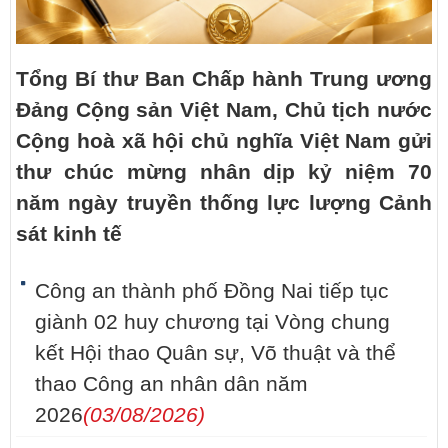
Tổng Bí thư Ban Chấp hành Trung ương
Đảng Cộng sản Việt Nam, Chủ tịch nước
Cộng hoà xã hội chủ nghĩa Việt Nam gửi
thư chúc mừng nhân dịp kỷ niệm 70
năm ngày truyền thống lực lượng Cảnh
sát kinh tế
Công an thành phố Đồng Nai tiếp tục
giành 02 huy chương tại Vòng chung
kết Hội thao Quân sự, Võ thuật và thể
thao Công an nhân dân năm
2026
(03/08/2026)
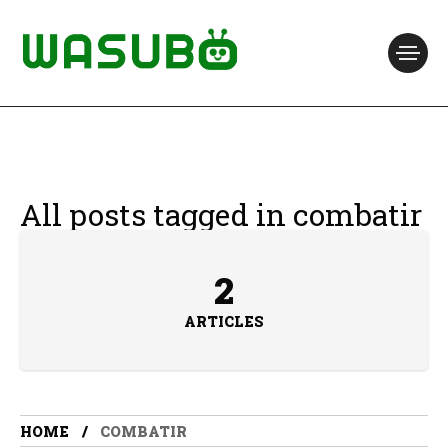
All posts tagged in combatir
2
ARTICLES
HOME
COMBATIR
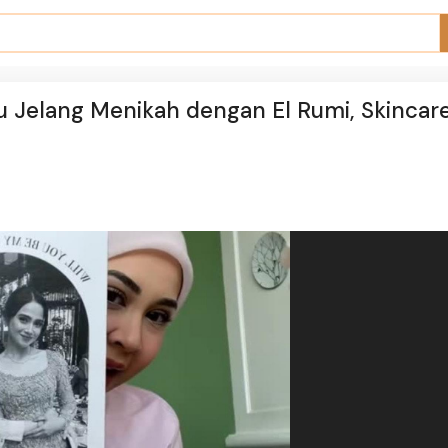
ju Jelang Menikah dengan El Rumi, Skincar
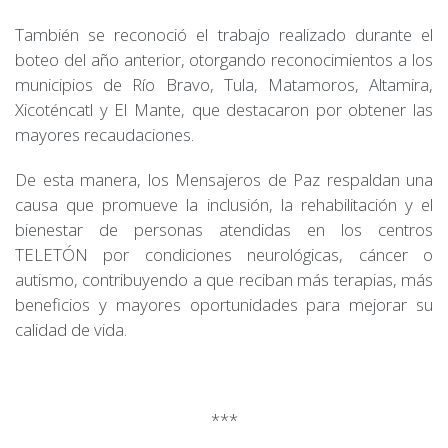
También se reconoció el trabajo realizado durante el
boteo del año anterior, otorgando reconocimientos a los
municipios de Río Bravo, Tula, Matamoros, Altamira,
Xicoténcatl y El Mante, que destacaron por obtener las
mayores recaudaciones.
De esta manera, los Mensajeros de Paz respaldan una
causa que promueve la inclusión, la rehabilitación y el
bienestar de personas atendidas en los centros
TELETÓN por condiciones neurológicas, cáncer o
autismo, contribuyendo a que reciban más terapias, más
beneficios y mayores oportunidades para mejorar su
calidad de vida.
***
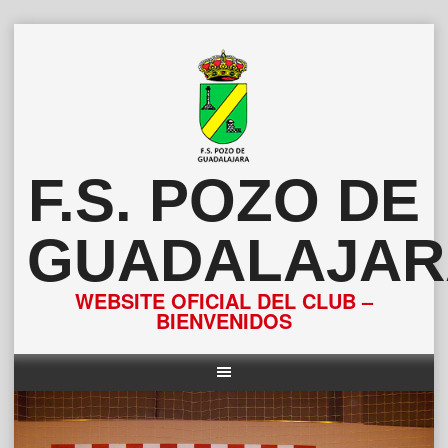
Saltar
al
contenido
F.S. POZO DE
GUADALAJAR
WEBSITE OFICIAL DEL CLUB –
BIENVENIDOS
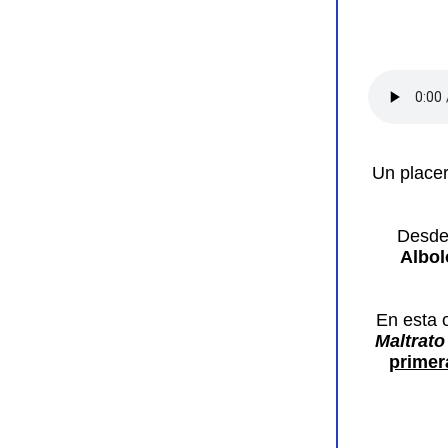
Un placer
Desd
Albol
En esta 
Maltrato
primer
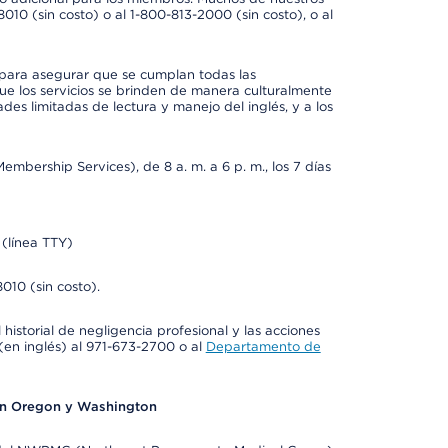
0 (sin costo) o al 1-800-813-2000 (sin costo), o al
 para asegurar que se cumplan todas las
e los servicios se brinden de manera culturalmente
des limitadas de lectura y manejo del inglés, y a los
bership Services), de 8 a. m. a 6 p. m., los 7 días
(línea TTY)
010 (sin costo).
historial de negligencia profesional y las acciones
(en inglés) al 971-673-2700 o al
Departamento de
en Oregon y Washington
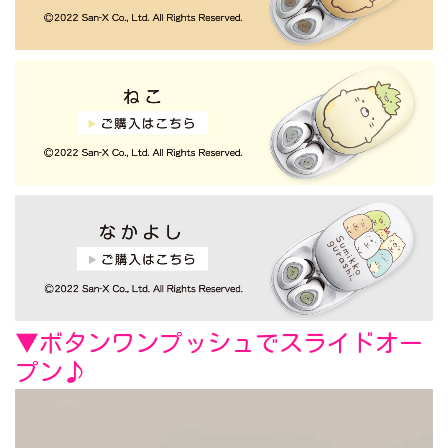
▼ボタンワンプッシュでスライドオー
プン♪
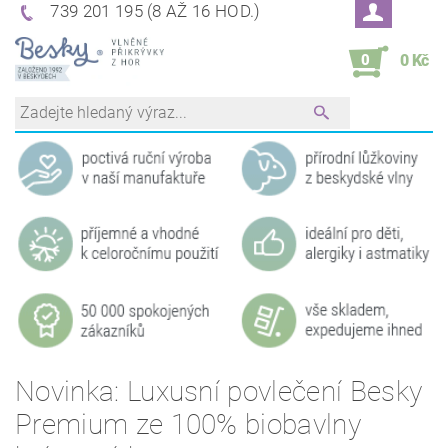
739 201 195 (8 AŽ 16 HOD.)
0
0 Kč
Novinka: Luxusní povlečení Besky
Premium ze 100% biobavlny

→ **WHAT THE EXERCISE ASKS**: Reproduce only the lines from the beginning of the data through the line that contains "boteo del año", both included, and please drop the pictures.

→ **SOLUTION FOR THIS EXERCISE**:
Tổng Bí thư Ban Chấp hành Trung ương
Đảng Cộng sản Việt Nam, Chủ tịch nước
Cộng hoà xã hội chủ nghĩa Việt Nam gửi
thư chúc mừng nhân dịp kỷ niệm 70
năm ngày truyền thống lực lượng Cảnh
sát kinh tế
Công an thành phố Đồng Nai tiếp tục
giành 02 huy chương tại Vòng chung
kết Hội thao Quân sự, Võ thuật và thể
thao Công an nhân dân năm
2026
(03/08/2026)
All posts tagged in combatir
2
ARTICLES
HOME
COMBATIR
ju Jelang Menikah dengan El Rumi, Skincar
También se reconoció el trabajo realizado durante el
boteo del año anterior, otorgando reconocimientos a los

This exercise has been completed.